Exercise:
When you reach the line that contains "TWI-848, status: New -> Resolved" in the data below, copy it and every line after it exactly, adding nothing.

(Before-and-after change data)
==*==

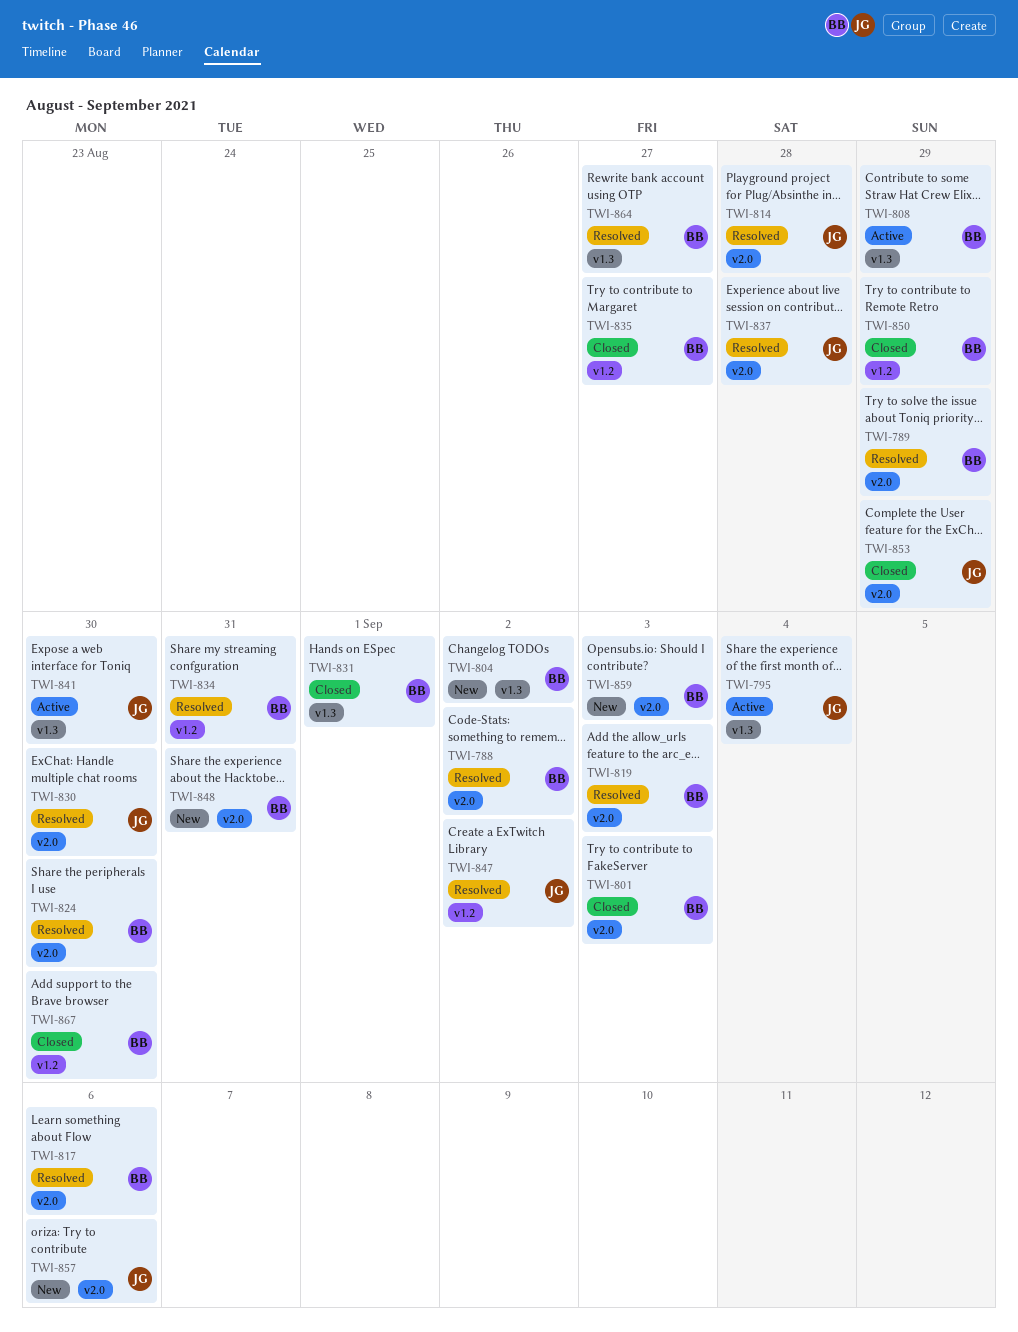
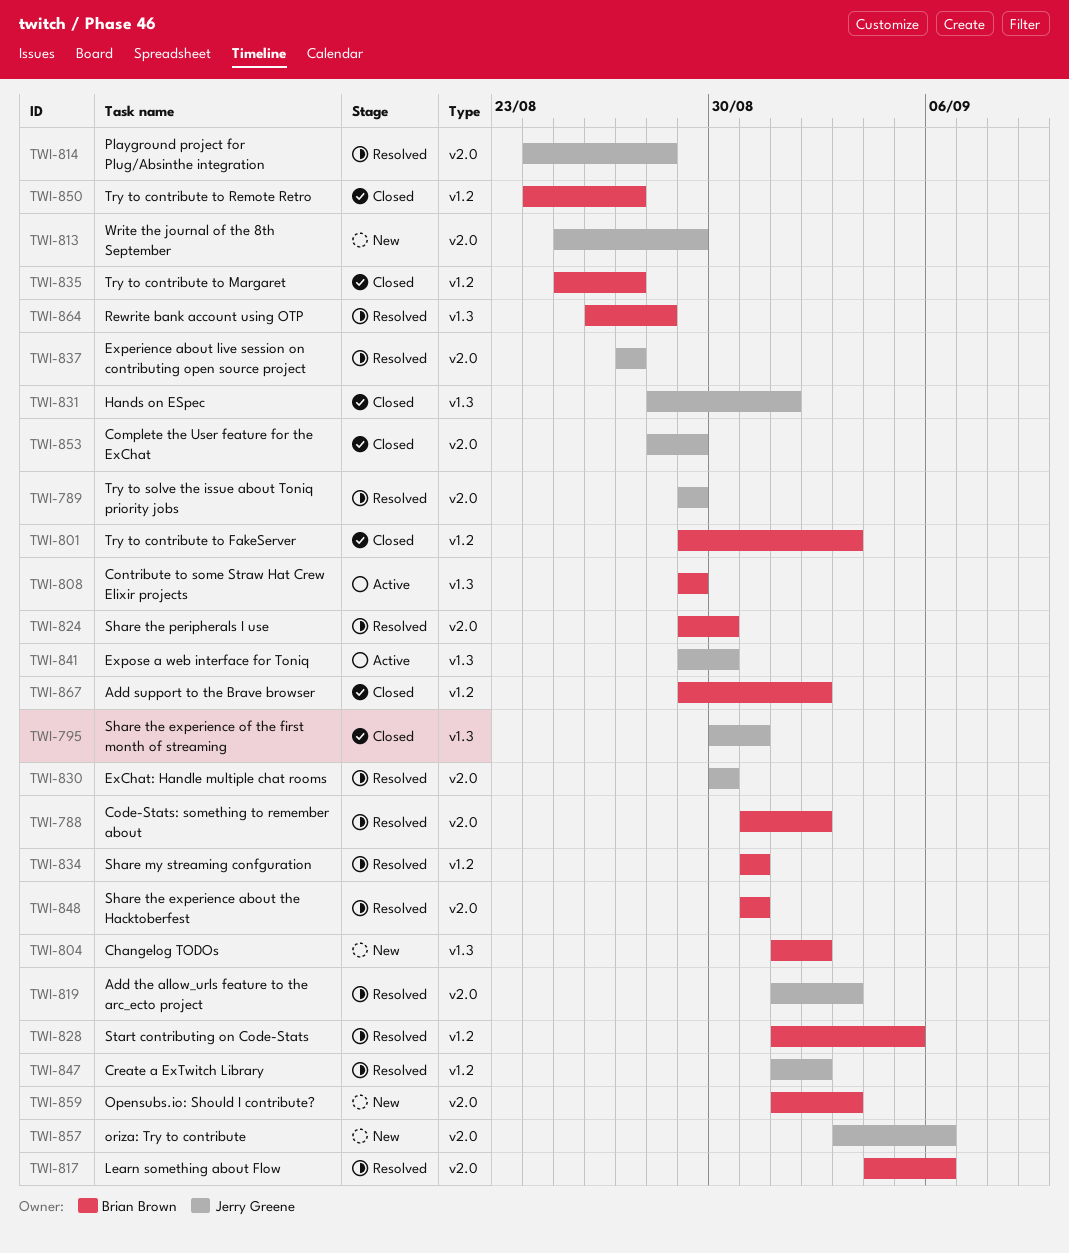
TWI-789, owner: Brian Brown -> Jerry Greene
TWI-795, status: Active -> Closed
TWI-795, due: Sep 4 -> Aug 31
TWI-801, label: v2.0 -> v1.2
TWI-813: none -> present
TWI-819, owner: Brian Brown -> Jerry Greene
TWI-828: none -> present
TWI-831, owner: Brian Brown -> Jerry Greene
TWI-837, due: Aug 28 -> Aug 27
TWI-848, status: New -> Resolved
TWI-850, due: Aug 29 -> Aug 27
TWI-864, due: Aug 27 -> Aug 28
TWI-867, due: Aug 30 -> Sep 2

==*==

Written answer:
TWI-848, status: New -> Resolved
TWI-850, due: Aug 29 -> Aug 27
TWI-864, due: Aug 27 -> Aug 28
TWI-867, due: Aug 30 -> Sep 2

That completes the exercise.